Uh, what? How does that analogy make any sense? I exclude non-scientific answers from scientific discussions due to practical reasons. Okay, bevets, let’s say I remove the part of science that says explanations have to be natural. What happens? You’re allowed to chime in on the problem of life’s origin with your supernatural explanation. Fine, sure, you’re at the table. Now, show me some evidence to back up your explanation.
…
I’m sorry, if you can’t provide evidence to back a claim, you don’t get to proclaim that it’s correct. And this is why supernatural explanations cannot be let into scientific discussions – they cannot be rationally justified. I don’t exclude non-scientific answers because I’m a “dogmatic naturalist”, I do it because you can’t not do it.
I don’t think I’ll be commenting again on that post, those involved are too far gone. If ID-proponents start accusing you of things that you haven’t done yet, a wise move is to put the blog down and play with the rational kids. Screw Stephen C. Meyer’s book, I’m not wasting hours of my life debating points that would be obvious to any other person just so I can get a free copy of something that will continue the blunt assault on my rationality.

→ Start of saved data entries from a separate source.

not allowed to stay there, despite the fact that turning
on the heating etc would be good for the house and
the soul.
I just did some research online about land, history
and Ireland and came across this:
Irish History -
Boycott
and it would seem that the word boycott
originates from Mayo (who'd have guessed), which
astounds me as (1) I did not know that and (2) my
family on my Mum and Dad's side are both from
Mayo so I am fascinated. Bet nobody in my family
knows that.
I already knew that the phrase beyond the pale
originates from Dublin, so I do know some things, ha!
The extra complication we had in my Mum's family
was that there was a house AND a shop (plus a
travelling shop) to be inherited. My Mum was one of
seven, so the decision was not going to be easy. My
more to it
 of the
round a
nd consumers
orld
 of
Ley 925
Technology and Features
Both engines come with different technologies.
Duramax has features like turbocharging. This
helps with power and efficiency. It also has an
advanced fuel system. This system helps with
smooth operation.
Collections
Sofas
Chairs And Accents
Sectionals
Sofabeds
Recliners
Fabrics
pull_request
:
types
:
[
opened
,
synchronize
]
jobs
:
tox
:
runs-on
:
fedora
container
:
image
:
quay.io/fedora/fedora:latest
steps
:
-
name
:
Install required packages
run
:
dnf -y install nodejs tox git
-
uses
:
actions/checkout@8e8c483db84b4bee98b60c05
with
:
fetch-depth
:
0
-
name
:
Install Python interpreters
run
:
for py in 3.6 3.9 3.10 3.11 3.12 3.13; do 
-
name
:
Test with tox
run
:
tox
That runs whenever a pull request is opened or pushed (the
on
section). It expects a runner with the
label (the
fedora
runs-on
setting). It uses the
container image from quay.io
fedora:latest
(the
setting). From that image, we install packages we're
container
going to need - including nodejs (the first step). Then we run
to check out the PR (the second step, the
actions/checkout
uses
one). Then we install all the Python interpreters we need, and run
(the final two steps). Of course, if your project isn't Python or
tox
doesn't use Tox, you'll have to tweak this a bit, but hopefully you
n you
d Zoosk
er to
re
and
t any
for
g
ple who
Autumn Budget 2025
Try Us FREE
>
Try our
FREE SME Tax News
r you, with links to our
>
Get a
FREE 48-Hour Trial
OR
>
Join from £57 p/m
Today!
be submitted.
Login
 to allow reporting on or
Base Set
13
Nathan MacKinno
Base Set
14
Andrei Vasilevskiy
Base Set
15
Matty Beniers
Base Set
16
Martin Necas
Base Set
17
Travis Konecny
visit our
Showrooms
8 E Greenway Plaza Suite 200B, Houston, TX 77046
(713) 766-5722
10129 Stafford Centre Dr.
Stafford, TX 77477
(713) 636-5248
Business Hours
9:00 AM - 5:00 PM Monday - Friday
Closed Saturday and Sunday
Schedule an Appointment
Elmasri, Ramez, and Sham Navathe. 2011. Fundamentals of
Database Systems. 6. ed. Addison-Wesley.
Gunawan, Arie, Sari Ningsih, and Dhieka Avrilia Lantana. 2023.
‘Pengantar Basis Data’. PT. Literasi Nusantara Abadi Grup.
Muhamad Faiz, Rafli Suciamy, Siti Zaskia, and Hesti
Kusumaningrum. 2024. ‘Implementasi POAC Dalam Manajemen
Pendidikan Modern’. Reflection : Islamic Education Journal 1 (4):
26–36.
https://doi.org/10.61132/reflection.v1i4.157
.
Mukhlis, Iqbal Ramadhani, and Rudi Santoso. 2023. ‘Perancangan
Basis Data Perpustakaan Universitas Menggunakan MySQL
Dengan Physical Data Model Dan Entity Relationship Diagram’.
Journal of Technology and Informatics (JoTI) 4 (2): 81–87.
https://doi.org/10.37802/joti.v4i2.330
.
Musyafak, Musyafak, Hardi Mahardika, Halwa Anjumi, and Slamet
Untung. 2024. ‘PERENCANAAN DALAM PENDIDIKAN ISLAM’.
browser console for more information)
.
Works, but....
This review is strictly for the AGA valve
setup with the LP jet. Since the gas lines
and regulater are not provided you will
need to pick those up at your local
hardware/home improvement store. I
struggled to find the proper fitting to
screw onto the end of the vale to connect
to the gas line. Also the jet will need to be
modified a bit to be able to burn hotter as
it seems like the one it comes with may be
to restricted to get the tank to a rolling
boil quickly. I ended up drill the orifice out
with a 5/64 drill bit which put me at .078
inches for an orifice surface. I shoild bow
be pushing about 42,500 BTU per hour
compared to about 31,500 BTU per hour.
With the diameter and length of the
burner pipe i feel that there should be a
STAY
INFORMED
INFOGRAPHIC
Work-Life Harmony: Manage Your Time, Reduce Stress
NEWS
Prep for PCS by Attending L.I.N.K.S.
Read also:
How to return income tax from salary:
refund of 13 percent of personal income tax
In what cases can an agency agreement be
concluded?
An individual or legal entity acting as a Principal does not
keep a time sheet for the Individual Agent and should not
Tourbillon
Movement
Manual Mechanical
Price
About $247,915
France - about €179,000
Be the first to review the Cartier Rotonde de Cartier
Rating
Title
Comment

O’Leary, if you’re reading, note the strategy I lay down here – when you ask someone a question, either accept their answer or don’t, but when you do so, tell them and explain why. Inserting standard ID rhetoric into the discussion doesn’t help anyone. And that is something I dogmatically believe.













Oh god! Not bevets! I ran into him quite a few times on Fark years ago. He is one of the most persistently annoying Creationists out there. His website is one of the biggest quote mines on the internet.
http://bevets.com/evolution.htm
"a wise move is to put the blog down and play with the rational kids"
Absolutely correct. How long did it take you to come to this conclusion?
"I’m not an expert in prebiotic chemistry, so I can’t cite papers for you."
Admitting your ignorance is no way to win a prize.
"I believe that the origin of life was accidental"
A scientist who uses the word belief in regard to their subject of study is
a believer, not a scientist.
I think you have the right side of the argument, but you are doing no favors to your side by
speaking like a partisan and then whining about how your speech is perceived.